Whether it’s an idea, a thought or a sentence, cooking chat can be both satisfying and inspiring
• See Rachel’s recipes for Tuscan-style chicken and torta all figassa
Years ago, somebody gave me their recipe for batter, in two ways. One as a long, chatty ramble as she stood making it, then later jotted down on a square of paper – whisk 200g flour, 300ml water, two tablespoons of olive oil and salt until smooth, chill, then fold in two beaten egg whites. The recipe was familiar; almost exactly the proportions I already used – not that familiarity ever dents the satisfaction of being given other people’s recipes. On this occasion, it was two things she said while using a balloon whisk the size of her forearm to combine the flour, water, oil and salt: “Even when measured, ingredients can be mischievous”, and “The consistency should be between single and double cream.”
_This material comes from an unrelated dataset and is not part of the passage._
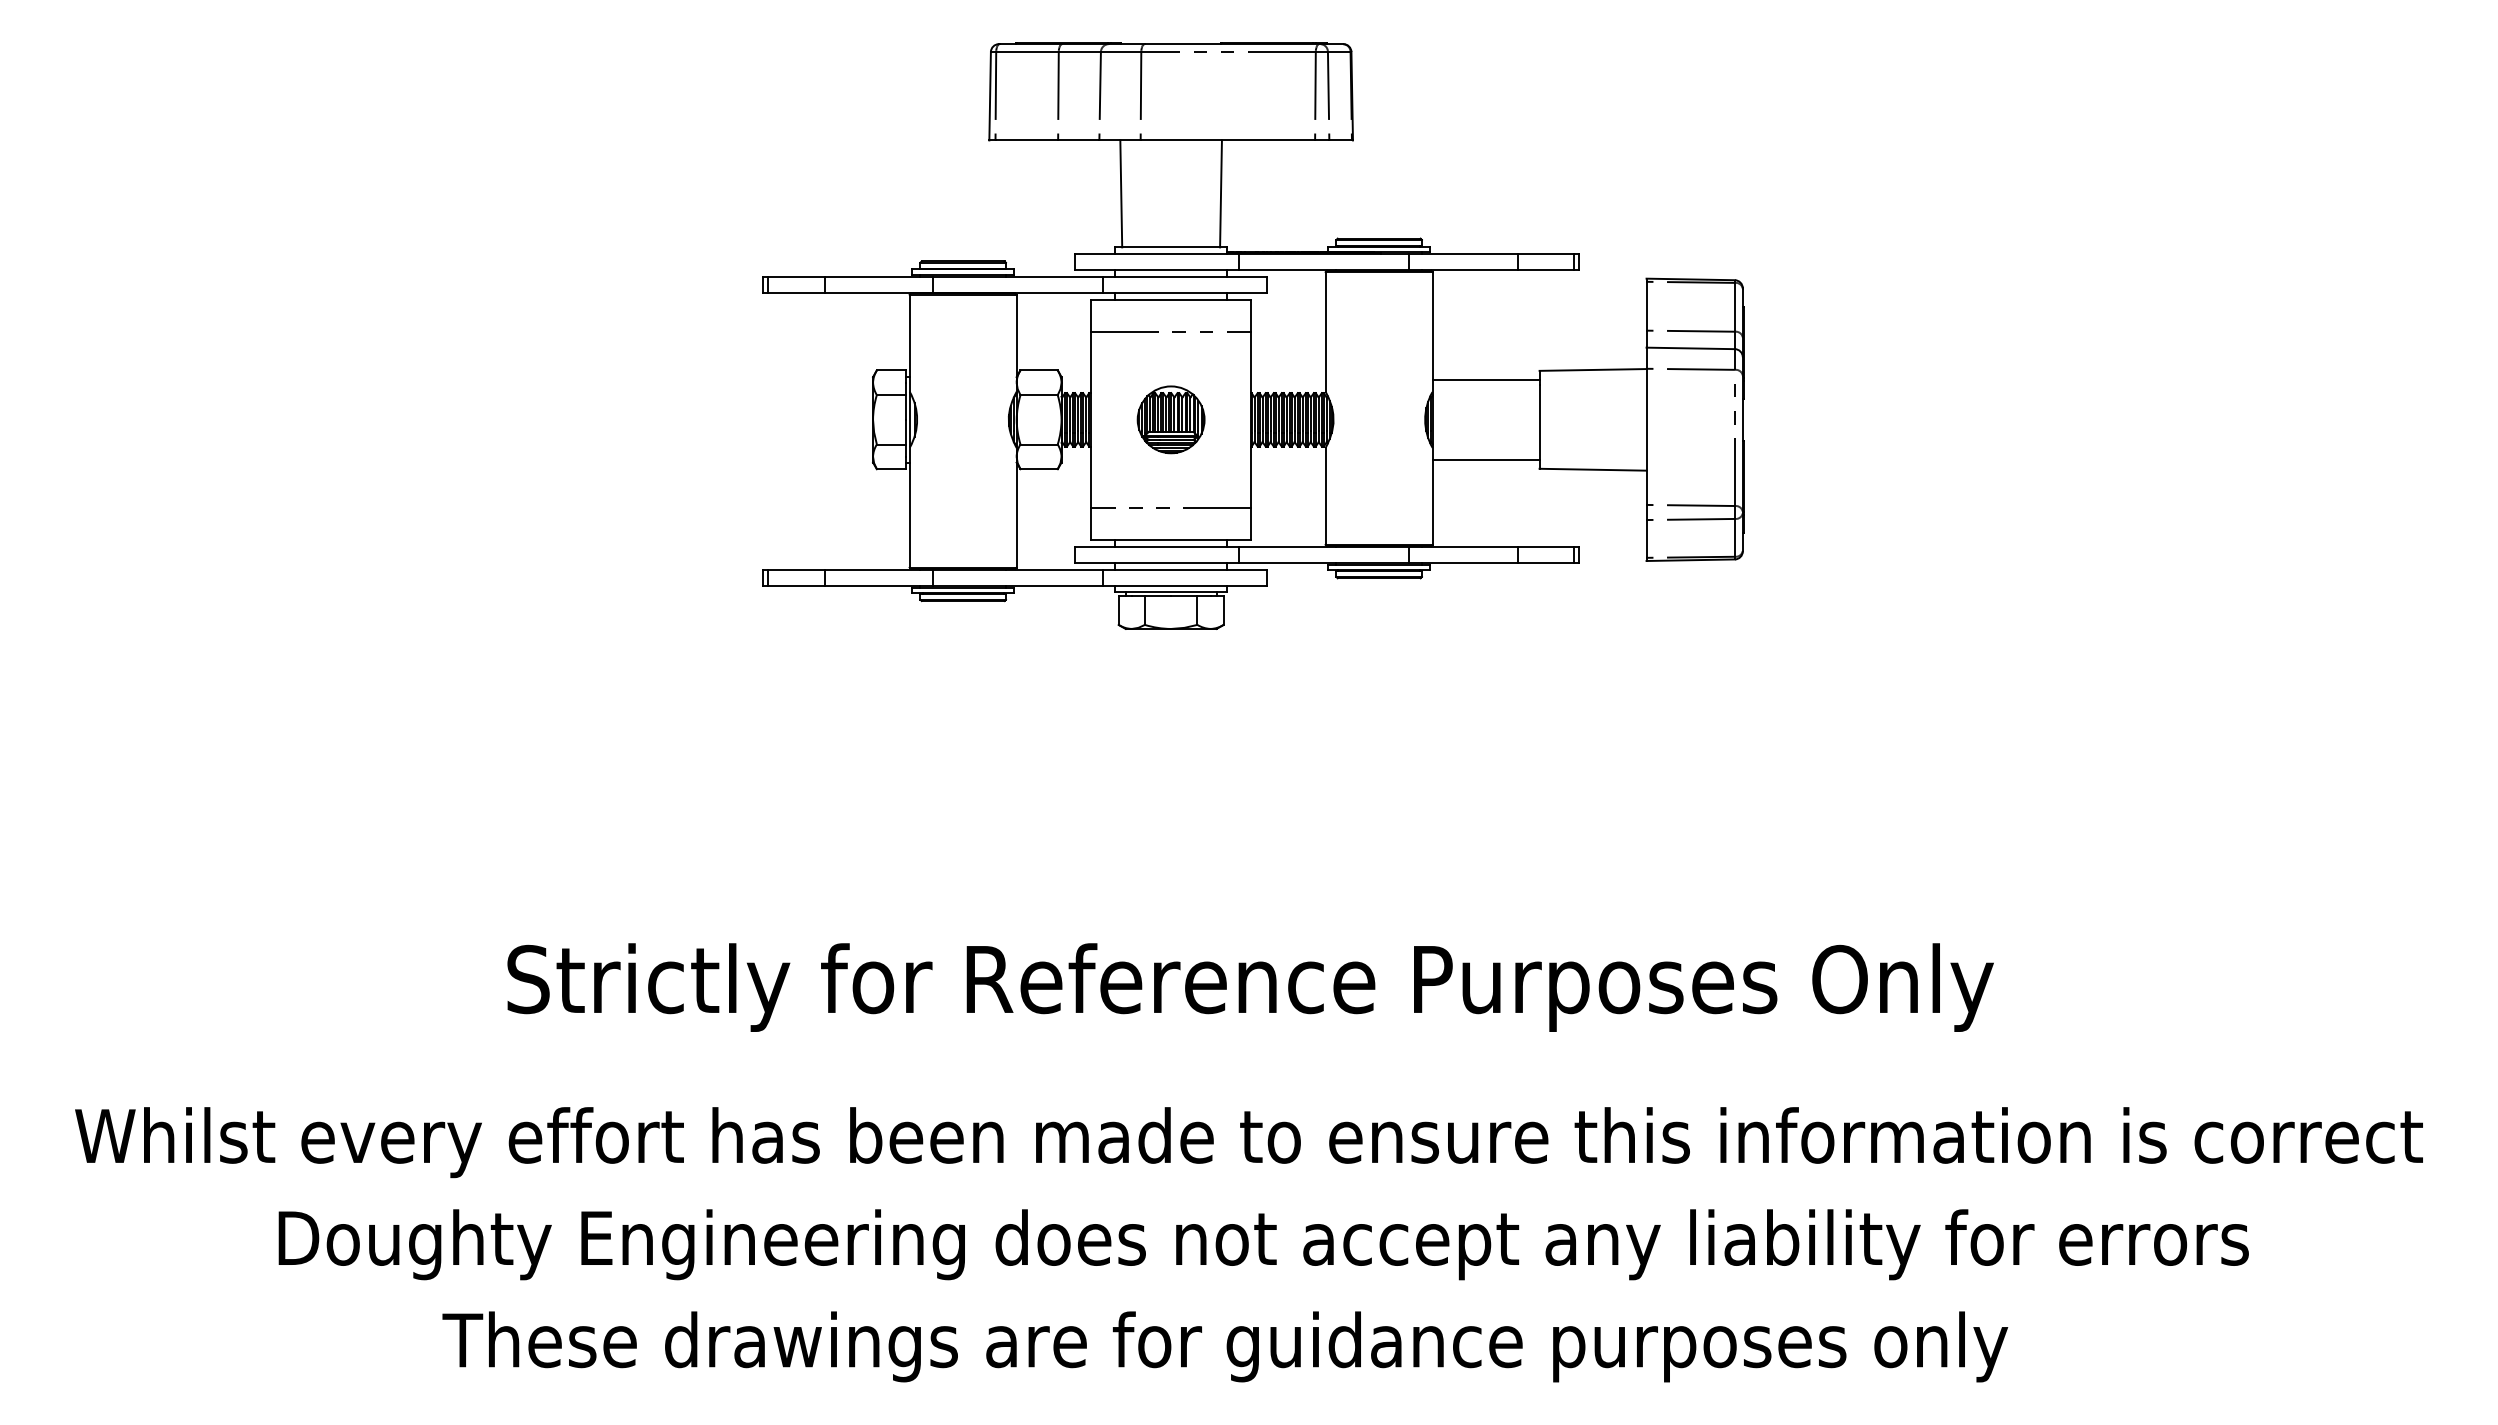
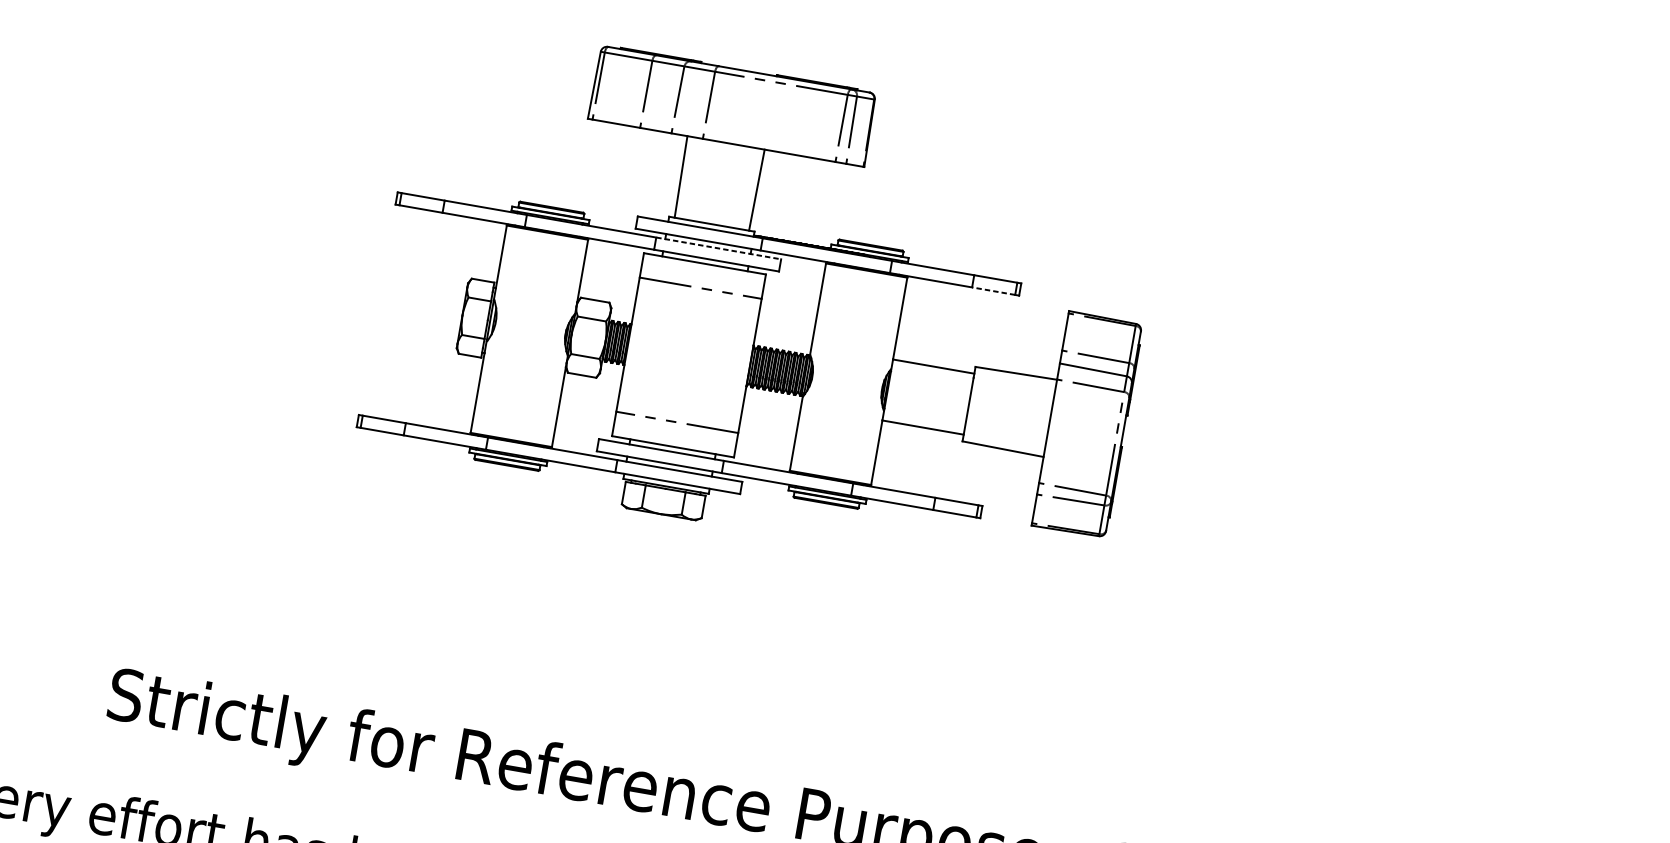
line: (1545, 270) -> (993, 291), solid -> dashed
line: (1185, 276) -> (718, 248), solid -> dashed
part: (1170, 419) -> (688, 354), removed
There they were! The sentences I would remember for ever, vivid and annoying in equal measure because they condemned me to be suspicious of my possibly naughty ingredients, and to examine my batter: to watch it roll off the spoon while imagining a place between single and double cream – what the food writer Thom Eagle describes as the silent chat between the cook and the cooked. Or, in my case, the worried discussion (a familiar state for me, so no bad thing), and an essential part of my cooking. Most of the time, ingredients don’t misbehave and the outcome is a batter that clings but doesn’t suffocate. And I have been reminded of the second-most important advice in cooking (and life): just look, really look.